Records supplied: Begin

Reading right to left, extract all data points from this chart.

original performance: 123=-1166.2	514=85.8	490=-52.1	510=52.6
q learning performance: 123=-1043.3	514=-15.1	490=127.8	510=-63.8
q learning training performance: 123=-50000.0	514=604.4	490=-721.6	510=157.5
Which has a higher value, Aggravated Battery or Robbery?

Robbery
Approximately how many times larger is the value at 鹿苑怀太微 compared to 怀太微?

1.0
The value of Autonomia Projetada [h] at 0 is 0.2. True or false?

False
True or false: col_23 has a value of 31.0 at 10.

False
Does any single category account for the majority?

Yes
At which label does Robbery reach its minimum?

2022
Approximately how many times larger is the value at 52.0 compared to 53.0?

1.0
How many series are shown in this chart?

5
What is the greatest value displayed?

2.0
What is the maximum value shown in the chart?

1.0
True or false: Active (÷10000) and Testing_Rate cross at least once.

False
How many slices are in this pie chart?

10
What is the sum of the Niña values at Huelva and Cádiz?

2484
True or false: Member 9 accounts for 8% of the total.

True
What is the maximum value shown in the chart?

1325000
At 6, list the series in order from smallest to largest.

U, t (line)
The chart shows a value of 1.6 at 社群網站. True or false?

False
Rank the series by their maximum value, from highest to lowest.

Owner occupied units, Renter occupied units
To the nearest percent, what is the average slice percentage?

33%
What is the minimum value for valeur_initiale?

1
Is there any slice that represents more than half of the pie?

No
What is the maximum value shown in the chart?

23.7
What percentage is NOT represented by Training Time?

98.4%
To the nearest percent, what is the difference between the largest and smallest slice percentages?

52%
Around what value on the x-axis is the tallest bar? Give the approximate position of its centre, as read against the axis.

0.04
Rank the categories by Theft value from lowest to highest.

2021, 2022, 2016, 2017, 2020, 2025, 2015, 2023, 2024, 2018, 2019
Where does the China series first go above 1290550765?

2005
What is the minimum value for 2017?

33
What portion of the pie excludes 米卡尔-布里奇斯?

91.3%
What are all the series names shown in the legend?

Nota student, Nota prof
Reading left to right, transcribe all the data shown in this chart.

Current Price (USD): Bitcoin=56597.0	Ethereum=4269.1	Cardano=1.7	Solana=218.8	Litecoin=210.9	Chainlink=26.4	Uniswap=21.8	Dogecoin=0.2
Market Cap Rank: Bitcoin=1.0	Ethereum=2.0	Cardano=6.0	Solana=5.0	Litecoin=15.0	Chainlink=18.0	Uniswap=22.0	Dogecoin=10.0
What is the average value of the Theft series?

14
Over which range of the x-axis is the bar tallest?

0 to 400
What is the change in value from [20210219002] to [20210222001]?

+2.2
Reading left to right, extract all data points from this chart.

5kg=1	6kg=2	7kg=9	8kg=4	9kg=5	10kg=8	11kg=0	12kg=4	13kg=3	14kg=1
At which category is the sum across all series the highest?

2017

Records supplied: End

## What this task involves
Change every "chart" in the records to "graph" and write all the records out again, leaving everything else as it is.

## Completed exercise
Reading right to left, extract all data points from this graph.

original performance: 123=-1166.2	514=85.8	490=-52.1	510=52.6
q learning performance: 123=-1043.3	514=-15.1	490=127.8	510=-63.8
q learning training performance: 123=-50000.0	514=604.4	490=-721.6	510=157.5
Which has a higher value, Aggravated Battery or Robbery?

Robbery
Approximately how many times larger is the value at 鹿苑怀太微 compared to 怀太微?

1.0
The value of Autonomia Projetada [h] at 0 is 0.2. True or false?

False
True or false: col_23 has a value of 31.0 at 10.

False
Does any single category account for the majority?

Yes
At which label does Robbery reach its minimum?

2022
Approximately how many times larger is the value at 52.0 compared to 53.0?

1.0
How many series are shown in this graph?

5
What is the greatest value displayed?

2.0
What is the maximum value shown in the graph?

1.0
True or false: Active (÷10000) and Testing_Rate cross at least once.

False
How many slices are in this pie graph?

10
What is the sum of the Niña values at Huelva and Cádiz?

2484
True or false: Member 9 accounts for 8% of the total.

True
What is the maximum value shown in the graph?

1325000
At 6, list the series in order from smallest to largest.

U, t (line)
The graph shows a value of 1.6 at 社群網站. True or false?

False
Rank the series by their maximum value, from highest to lowest.

Owner occupied units, Renter occupied units
To the nearest percent, what is the average slice percentage?

33%
What is the minimum value for valeur_initiale?

1
Is there any slice that represents more than half of the pie?

No
What is the maximum value shown in the graph?

23.7
What percentage is NOT represented by Training Time?

98.4%
To the nearest percent, what is the difference between the largest and smallest slice percentages?

52%
Around what value on the x-axis is the tallest bar? Give the approximate position of its centre, as read against the axis.

0.04
Rank the categories by Theft value from lowest to highest.

2021, 2022, 2016, 2017, 2020, 2025, 2015, 2023, 2024, 2018, 2019
Where does the China series first go above 1290550765?

2005
What is the minimum value for 2017?

33
What portion of the pie excludes 米卡尔-布里奇斯?

91.3%
What are all the series names shown in the legend?

Nota student, Nota prof
Reading left to right, transcribe all the data shown in this graph.

Current Price (USD): Bitcoin=56597.0	Ethereum=4269.1	Cardano=1.7	Solana=218.8	Litecoin=210.9	Chainlink=26.4	Uniswap=21.8	Dogecoin=0.2
Market Cap Rank: Bitcoin=1.0	Ethereum=2.0	Cardano=6.0	Solana=5.0	Litecoin=15.0	Chainlink=18.0	Uniswap=22.0	Dogecoin=10.0
What is the average value of the Theft series?

14
Over which range of the x-axis is the bar tallest?

0 to 400
What is the change in value from [20210219002] to [20210222001]?

+2.2
Reading left to right, extract all data points from this graph.

5kg=1	6kg=2	7kg=9	8kg=4	9kg=5	10kg=8	11kg=0	12kg=4	13kg=3	14kg=1
At which category is the sum across all series the highest?

2017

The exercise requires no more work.